-- Dataset excerpts start --

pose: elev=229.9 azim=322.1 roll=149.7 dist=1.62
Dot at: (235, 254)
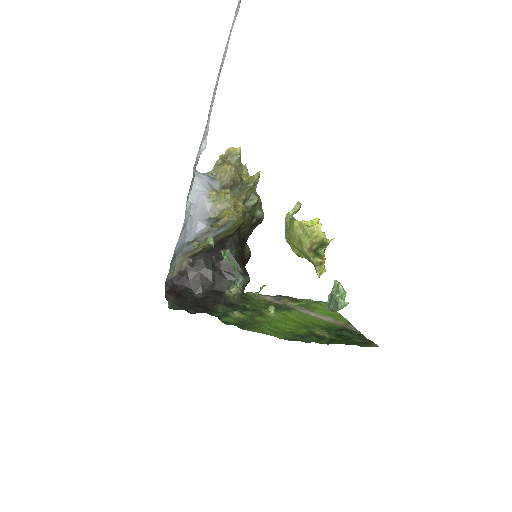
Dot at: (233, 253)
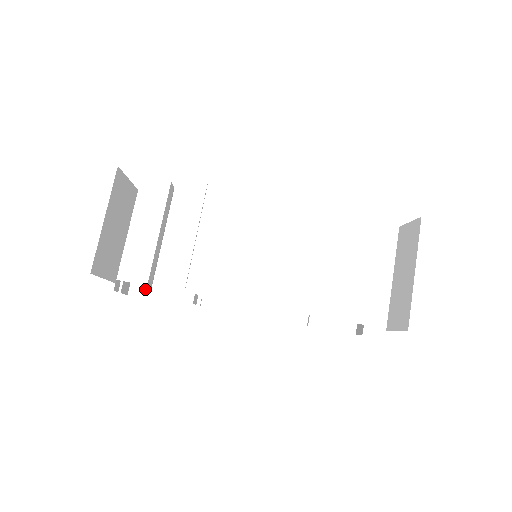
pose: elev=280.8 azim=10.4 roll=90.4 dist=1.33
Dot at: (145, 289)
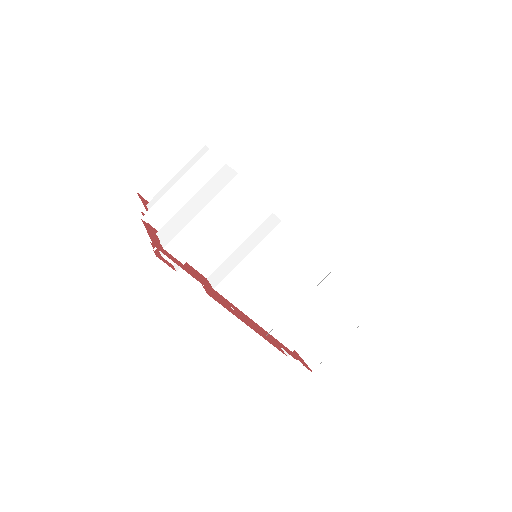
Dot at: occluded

-- Dataset excerpts end --

* **Required task**:
Rewrite all of the data above without the pictures, offsetting every coordinate in the second-view dot positions by 105. Keep the pose lines and the first-view dot positions unchanged.

* **Expected answer**:
pose: elev=229.9 azim=322.1 roll=149.7 dist=1.62
Dot at: (235, 254)
Dot at: (338, 358)
pose: elev=280.8 azim=10.4 roll=90.4 dist=1.33
Dot at: (145, 289)
Dot at: occluded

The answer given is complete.